**WORK REQUEST:** The records that follow are to be given again exactly.

**DATA TO PROCESS:**
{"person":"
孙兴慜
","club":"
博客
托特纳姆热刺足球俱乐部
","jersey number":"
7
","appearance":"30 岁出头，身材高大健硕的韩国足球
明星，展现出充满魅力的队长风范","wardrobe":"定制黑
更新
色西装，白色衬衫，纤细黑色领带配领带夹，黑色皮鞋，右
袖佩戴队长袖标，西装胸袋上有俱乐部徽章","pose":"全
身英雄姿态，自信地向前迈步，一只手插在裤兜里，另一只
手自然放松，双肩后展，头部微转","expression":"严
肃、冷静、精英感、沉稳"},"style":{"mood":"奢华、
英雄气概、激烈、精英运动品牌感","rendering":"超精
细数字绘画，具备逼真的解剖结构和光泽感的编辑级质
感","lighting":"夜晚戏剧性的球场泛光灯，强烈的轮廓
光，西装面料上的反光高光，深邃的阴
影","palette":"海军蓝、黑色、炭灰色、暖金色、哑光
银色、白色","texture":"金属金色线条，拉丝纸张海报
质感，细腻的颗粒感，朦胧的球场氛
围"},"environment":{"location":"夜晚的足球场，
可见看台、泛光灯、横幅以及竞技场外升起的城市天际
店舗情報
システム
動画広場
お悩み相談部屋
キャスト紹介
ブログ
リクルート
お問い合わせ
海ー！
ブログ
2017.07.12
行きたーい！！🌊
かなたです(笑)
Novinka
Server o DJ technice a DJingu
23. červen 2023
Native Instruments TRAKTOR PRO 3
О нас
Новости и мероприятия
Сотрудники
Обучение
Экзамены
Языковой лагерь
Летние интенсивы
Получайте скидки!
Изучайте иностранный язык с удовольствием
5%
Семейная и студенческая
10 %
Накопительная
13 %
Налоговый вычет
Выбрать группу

**YOUR SOLUTION:**
{"person":"
孙兴慜
","club":"
博客
托特纳姆热刺足球俱乐部
","jersey number":"
7
","appearance":"30 岁出头，身材高大健硕的韩国足球
明星，展现出充满魅力的队长风范","wardrobe":"定制黑
更新
色西装，白色衬衫，纤细黑色领带配领带夹，黑色皮鞋，右
袖佩戴队长袖标，西装胸袋上有俱乐部徽章","pose":"全
身英雄姿态，自信地向前迈步，一只手插在裤兜里，另一只
手自然放松，双肩后展，头部微转","expression":"严
肃、冷静、精英感、沉稳"},"style":{"mood":"奢华、
英雄气概、激烈、精英运动品牌感","rendering":"超精
细数字绘画，具备逼真的解剖结构和光泽感的编辑级质
感","lighting":"夜晚戏剧性的球场泛光灯，强烈的轮廓
光，西装面料上的反光高光，深邃的阴
影","palette":"海军蓝、黑色、炭灰色、暖金色、哑光
银色、白色","texture":"金属金色线条，拉丝纸张海报
质感，细腻的颗粒感，朦胧的球场氛
围"},"environment":{"location":"夜晚的足球场，
可见看台、泛光灯、横幅以及竞技场外升起的城市天际
店舗情報
システム
動画広場
お悩み相談部屋
キャスト紹介
ブログ
リクルート
お問い合わせ
海ー！
ブログ
2017.07.12
行きたーい！！🌊
かなたです(笑)
Novinka
Server o DJ technice a DJingu
23. červen 2023
Native Instruments TRAKTOR PRO 3
О нас
Новости и мероприятия
Сотрудники
Обучение
Экзамены
Языковой лагерь
Летние интенсивы
Получайте скидки!
Изучайте иностранный язык с удовольствием
5%
Семейная и студенческая
10 %
Накопительная
13 %
Налоговый вычет
Выбрать группу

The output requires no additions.